Aster bit her lip, almost shyly.
“I just killed every last man in this building,” she mumbled, like it was embarrassing on the same level as slipping on ice in the winter. “And I’m afraid if I’m not literally linked to your person, I might kill whatever poor uber driver picks us up in twenty minutes.”
Before Sylvia could open her mouth, Aster was extracting a cellphone from her pocket. One that definitely didn’t belong to her, and was as soaked in blood as everything else. On the screen, it blearily stated: “Uber for Leonard Bianchi, expected in 19 minutes.”
Sylvia’s mouth fell open.
For a moment, just looking at Aster’s face, and digesting the fact that she’d completely annihilated—without a thought—the most powerful men on earth, just to protect her, Sylvia felt so much love in her chest that she almost didn’t feel the ache anymore.
Almost.
Because Aster was still a thrall. And Sylvia had made her one.

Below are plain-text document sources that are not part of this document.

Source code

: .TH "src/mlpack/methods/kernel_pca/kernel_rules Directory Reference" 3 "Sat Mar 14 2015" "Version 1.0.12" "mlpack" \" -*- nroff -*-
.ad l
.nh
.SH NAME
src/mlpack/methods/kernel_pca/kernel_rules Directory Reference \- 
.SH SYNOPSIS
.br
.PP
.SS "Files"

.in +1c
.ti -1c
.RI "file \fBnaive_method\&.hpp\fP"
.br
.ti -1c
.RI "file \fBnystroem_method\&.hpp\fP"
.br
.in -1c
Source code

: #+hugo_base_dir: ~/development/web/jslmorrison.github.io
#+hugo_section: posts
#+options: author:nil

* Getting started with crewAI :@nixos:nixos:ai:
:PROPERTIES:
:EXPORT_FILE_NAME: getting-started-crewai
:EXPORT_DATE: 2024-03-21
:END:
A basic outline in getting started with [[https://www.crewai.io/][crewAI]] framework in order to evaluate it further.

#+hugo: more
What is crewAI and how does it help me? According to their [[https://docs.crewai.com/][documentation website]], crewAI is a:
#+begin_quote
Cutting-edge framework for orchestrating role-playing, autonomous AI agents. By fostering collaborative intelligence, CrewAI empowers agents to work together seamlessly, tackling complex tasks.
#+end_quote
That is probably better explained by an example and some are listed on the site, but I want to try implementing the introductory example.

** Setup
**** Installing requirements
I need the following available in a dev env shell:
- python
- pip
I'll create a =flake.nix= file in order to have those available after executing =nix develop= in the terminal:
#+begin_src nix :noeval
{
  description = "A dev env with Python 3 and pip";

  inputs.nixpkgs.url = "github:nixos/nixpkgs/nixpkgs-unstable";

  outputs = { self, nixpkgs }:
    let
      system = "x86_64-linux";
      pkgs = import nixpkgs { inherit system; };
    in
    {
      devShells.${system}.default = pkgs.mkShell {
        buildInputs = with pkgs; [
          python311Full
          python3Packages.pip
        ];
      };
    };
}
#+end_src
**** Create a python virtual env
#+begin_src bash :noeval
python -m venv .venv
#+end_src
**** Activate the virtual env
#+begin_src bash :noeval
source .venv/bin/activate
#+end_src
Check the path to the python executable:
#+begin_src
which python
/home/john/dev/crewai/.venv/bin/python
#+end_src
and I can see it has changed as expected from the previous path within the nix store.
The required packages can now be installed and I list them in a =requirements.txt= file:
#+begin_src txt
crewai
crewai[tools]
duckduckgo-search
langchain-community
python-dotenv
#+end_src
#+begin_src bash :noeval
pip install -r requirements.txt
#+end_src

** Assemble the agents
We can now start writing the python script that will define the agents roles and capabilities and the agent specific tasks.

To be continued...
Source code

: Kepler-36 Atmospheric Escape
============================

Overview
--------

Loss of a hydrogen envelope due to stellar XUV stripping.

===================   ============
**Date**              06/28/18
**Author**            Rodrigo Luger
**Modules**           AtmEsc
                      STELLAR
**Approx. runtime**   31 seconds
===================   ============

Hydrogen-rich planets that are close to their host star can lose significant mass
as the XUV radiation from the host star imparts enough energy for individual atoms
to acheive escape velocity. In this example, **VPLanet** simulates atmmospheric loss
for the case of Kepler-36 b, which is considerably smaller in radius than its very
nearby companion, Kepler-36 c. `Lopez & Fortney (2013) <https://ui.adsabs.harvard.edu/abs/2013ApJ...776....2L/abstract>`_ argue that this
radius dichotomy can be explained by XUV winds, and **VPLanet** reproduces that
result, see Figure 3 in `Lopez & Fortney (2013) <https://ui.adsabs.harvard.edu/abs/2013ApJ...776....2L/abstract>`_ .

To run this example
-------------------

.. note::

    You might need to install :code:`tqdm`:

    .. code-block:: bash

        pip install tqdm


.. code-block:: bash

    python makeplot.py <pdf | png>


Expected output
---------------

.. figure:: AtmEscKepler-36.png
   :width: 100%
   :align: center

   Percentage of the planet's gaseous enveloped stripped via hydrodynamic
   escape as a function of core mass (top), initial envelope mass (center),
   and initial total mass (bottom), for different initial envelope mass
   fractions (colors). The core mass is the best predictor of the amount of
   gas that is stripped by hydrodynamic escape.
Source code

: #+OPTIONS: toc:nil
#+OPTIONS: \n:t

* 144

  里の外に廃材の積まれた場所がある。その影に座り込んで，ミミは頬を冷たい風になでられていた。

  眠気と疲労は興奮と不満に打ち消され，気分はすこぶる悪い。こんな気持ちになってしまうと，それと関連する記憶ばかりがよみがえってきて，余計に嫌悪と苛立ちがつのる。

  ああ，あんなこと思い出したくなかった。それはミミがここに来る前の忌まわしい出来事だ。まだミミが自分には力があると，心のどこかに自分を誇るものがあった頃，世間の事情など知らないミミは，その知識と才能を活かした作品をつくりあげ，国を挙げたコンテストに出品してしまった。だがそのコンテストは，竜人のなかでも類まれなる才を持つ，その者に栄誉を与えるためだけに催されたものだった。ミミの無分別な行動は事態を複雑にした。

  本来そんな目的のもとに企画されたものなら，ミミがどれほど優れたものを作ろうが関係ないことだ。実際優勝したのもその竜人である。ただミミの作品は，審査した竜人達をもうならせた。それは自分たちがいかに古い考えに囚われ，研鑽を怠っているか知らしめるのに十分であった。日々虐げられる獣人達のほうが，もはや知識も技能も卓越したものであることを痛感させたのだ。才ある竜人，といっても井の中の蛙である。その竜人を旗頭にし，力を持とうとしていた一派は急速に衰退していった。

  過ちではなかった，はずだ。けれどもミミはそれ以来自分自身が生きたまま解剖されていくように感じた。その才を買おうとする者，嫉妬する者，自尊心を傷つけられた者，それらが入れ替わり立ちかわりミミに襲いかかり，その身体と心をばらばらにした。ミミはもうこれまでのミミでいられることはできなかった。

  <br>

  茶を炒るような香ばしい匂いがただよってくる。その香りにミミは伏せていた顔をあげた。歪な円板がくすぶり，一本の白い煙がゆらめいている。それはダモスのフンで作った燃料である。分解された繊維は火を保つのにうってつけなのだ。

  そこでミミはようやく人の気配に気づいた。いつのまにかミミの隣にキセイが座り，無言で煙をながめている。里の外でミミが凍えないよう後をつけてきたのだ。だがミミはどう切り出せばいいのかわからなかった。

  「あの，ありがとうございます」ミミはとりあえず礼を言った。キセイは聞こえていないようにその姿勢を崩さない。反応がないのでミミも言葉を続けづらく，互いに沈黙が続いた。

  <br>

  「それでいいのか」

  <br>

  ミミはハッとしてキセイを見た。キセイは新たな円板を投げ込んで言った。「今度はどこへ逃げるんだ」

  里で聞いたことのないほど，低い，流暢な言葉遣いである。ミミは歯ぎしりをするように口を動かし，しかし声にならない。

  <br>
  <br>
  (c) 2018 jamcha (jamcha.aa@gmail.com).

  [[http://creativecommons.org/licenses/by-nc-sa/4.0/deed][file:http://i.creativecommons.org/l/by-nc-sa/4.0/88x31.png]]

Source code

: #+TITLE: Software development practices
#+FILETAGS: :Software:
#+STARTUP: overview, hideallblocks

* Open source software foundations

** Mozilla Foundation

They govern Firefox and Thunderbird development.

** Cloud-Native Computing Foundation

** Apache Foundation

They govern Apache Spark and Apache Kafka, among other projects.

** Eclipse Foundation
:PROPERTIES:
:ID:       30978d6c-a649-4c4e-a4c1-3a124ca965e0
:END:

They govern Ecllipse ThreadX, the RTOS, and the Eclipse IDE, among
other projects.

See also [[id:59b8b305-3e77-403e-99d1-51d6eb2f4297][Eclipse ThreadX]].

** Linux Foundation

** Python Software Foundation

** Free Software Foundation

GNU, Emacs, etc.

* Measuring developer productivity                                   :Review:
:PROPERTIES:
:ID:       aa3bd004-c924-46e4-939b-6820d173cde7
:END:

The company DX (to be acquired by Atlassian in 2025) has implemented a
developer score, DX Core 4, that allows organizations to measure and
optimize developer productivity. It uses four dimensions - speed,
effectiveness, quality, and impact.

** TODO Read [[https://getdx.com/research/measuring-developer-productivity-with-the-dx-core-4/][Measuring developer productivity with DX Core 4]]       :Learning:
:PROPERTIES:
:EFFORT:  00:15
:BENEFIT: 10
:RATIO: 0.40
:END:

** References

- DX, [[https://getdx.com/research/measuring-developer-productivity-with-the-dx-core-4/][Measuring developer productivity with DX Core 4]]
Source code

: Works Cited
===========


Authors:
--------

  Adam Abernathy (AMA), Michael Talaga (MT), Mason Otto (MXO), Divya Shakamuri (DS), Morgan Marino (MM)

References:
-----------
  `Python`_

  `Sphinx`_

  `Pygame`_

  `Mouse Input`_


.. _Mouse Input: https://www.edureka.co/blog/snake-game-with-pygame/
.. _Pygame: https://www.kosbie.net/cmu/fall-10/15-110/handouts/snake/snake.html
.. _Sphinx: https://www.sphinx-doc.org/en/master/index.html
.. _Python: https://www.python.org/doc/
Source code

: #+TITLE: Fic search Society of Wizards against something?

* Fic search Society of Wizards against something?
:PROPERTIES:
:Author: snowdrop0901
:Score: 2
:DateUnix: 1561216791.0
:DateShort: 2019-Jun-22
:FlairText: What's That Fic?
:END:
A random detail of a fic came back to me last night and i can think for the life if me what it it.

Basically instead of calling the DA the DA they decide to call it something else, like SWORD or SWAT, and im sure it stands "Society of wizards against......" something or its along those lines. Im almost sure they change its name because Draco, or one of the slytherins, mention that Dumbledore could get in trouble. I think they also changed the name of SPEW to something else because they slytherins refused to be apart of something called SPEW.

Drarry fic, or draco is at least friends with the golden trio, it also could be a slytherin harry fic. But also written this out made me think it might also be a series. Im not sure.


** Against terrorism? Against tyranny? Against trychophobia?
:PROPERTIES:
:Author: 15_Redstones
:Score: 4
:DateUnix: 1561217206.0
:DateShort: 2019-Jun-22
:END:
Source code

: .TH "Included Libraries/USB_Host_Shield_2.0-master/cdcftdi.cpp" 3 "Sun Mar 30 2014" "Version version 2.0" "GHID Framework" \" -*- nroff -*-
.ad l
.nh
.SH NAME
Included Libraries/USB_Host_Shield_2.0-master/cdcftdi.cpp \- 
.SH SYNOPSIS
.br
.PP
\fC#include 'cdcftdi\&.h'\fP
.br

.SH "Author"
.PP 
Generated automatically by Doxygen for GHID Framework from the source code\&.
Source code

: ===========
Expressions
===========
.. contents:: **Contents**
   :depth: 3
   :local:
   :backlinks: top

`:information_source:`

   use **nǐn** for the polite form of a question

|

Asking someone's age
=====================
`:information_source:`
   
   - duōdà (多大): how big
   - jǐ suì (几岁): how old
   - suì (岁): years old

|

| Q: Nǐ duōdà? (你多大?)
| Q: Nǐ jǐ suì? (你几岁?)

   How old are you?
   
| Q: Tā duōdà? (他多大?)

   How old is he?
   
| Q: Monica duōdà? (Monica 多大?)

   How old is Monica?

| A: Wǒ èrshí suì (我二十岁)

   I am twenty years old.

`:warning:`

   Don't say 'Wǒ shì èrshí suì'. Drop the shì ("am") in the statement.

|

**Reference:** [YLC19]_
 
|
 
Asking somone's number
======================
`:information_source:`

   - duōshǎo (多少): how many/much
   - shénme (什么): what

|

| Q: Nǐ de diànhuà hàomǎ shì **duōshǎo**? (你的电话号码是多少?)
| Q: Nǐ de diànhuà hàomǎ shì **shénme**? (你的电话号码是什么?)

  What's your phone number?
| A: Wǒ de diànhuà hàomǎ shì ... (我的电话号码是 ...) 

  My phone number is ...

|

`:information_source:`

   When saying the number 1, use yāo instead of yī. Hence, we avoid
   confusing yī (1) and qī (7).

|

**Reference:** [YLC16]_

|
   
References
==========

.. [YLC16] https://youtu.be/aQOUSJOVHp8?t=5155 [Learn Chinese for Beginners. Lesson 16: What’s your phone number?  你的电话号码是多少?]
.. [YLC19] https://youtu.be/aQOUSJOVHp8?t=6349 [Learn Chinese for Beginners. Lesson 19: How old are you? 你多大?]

Because deep down, she knew now, she’d believed her mother.
Sylvia’s throat swelled up, and she took in a shuddering breath as Aster’s hands absentmindedly rubbed her shoulders, her arms. Aster’s perfect brown eyes studied her face like it was the most important canvas on Earth. With complete, undivided devotion.
And Sylvia was about to fall into that pit again, that terrible pit, because her mother was right—no one loved like a thrall loved, no one would love her except someone she commanded into doing it—until she remembered all the times Aster had looked at her like this.
And… Oh.
Six hundred years, and Aster had been staring at her like this the entire time, hadn’t she?
Goosebumps zipped up and down Sylvia’s arms. Aster was currently a servant to the most deadly psychological spell a vampire could endure, and yet she was looking at Sylvia exactly the same way as she had the entire time they’d known each other.
She talked to her the same, touched her the same, with the same care, and attention, and— oh god—
Sylvia was an idiot.
“Ten minutes now,” Aster said, looking down at the phone.
“You’re going to have to give me a command to get us down to the car, by the way.
My mind is pretty much stuck on a murder loop right now.
It’s like kilkillkill over and over like a broken a tape recorder, even though literally there is literally no one left to kill.
I don’t think the whole Thrall thing gels well with my OCD.
Or maybe it gels too well. Kind of unclear.
I should take my medication once we’re back at the hotel.
Shit, did I even bring it? Wait, Sylvia? What’s wrong?”
Sylvia pulled Aster by the handcuffs, laid her hand on her cheek, and brought her into the most desperate, honest kiss she’d ever given anyone.
She nearly died when Aster whimpered into it. She nearly confessed everything when Aster’s hands trembled where they were cupped around her shoulders.
But she wasn’t going to tell a thrall that she loved her.
She was going to tell Aster that.
She could taste her own messy, happy, grief-ridden tears when she whispered against Aster’s lips, “Here’s your command. Get me to the car. Then get me to the hotel. Then get me in the bathtub. In that order, and quickly. Okay?”
Sylvia regretted the ‘and quickly’ when Aster nearly broke both their arms off.
***
The uber driver pulled up to the villa, grunting quietly when he heard the music blaring from inside the yard—Bodies by Drowning Pool, stuck on an endless loop, only bookmarked occasionally by a Spotify ad—playing much too loudly for 3 o’clock in the morning.
“Rich tourists,” he muttered as the car doors swung open, and his clientele slumped in.
He adjusted his rearview mirror just in time to catch two women—one, covered every inch in blood, and the other, a little dazed, clinging to her side with a smirk on her face.
“Is that blood?” he said.
The woman laughed. “Halloween party.”
“Isn’t Halloween in October?”
The blood-covered woman shrugged, and the one next to her just rolled her eyes, picked out a cigarette from her pocket, and placed it between her lips.
“Just drive,” she said, then chuckled. She looked almost sheepish when she added, as a throwaway joke, “Or my wife might eat you.”